(dissenting) — I cannot concur in the majority opinion. Time and pressing engagements prevent my writing a formal dissent. I wish, however, to express in a casual way the reasons for my views.
The majority opinion is based upon the fundamental error that the contract of January, 1906, is an unlimited grant of a right of way for general railroad purposes. The first rule of interpretation as applied to grants is that the contract must be viewed with reference to its subject-matter, its obligations, and the manifest purpose and' intention of the parties. The majority opinion concedes this rule, then departs from *213it, holding that the granting words in the so-called deed of January, 1906, are broad enough to entitle the railway company to use the right of way for general main line purposes; ignoring in so holding, not only the basic rule of interpretation, but the manifest intention of the parties as expressed .in the instrument itself. It is as clear as language can make it, when the agreements of January, 1906, and May, 1888, are read together as they should be, that the parties were dealing with only one contemplated use — a right of way for the so-called Bay Side extension. All parties knew and contracted with knowledge of the fact that this extension was a freight service track for the accommodation of industries along the water front. Now, after so using this right of way all these years (a use confirming the limited character of the granted right as contemplated by the parties), the railway company constructs a new main line intersecting this extension right of way at the northwest boundary of appellant’s property, and has since such construction used this right of way, not only for the purposes of its Bay Side extension, but also for trackage for the freight and passenger service of the Northern Pacific Railway Company, the Oregon-Washington Railroad & Navigation Company, and the Great Northern Railway Company in connection with the new main line to the south, known as the Point Defiance line. It is frankly conceded by the railway company that such a use was never dreamed of at the time the right of way was granted, and it is now permitted because it is said that the so-called deed of January, 1906, is an absolute grant of a right of way for railroad purposes, and parol evidence is not admissible to vary or contradict its terms.
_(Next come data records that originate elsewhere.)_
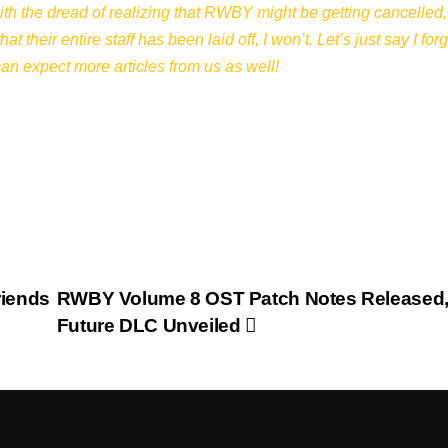
th the dread of realizing that RWBY might be getting cancelled,
their entire staff has been laid off, I won’t. Let’s just say I forg
can expect more articles from us as well!
riends
RWBY Volume 8 OST Patch Notes Released
Future DLC Unveiled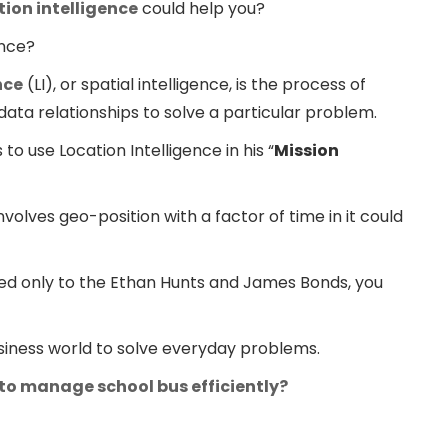
tion intelligence
could help you?
ence?
nce
(LI), or spatial intelligence, is the process of
data relationships to solve a particular problem.
o use Location Intelligence in his “
Mission
nvolves geo-position with a factor of time in it could
ged only to the Ethan Hunts and James Bonds, you
business world to solve everyday problems.
 to manage school bus efficiently?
I deny, first, that the agreements of January, 1906, and May, 1888, show an' absolute grant for railroad purposes, and second, that there is an attempt here to vary or contradict the terms of a written agreement. To contradict a written agreement is one thing. To admit evidence to enable the *214court to ascertain the real intention and agreement of the parties and enforce it accordingly is another thing. The first may not be done; the second may, either by reforming the instrument itself or by treating it as reformed.
These are, in the main, the reasons why I cannot concur. More time might enable me to make them plainer. I have,, however, said enough to indicate the ground of my dissent, without attempting to show the extent to which the facts and law sustain my views.
Chadwick, J., concurs with Morris, C. J.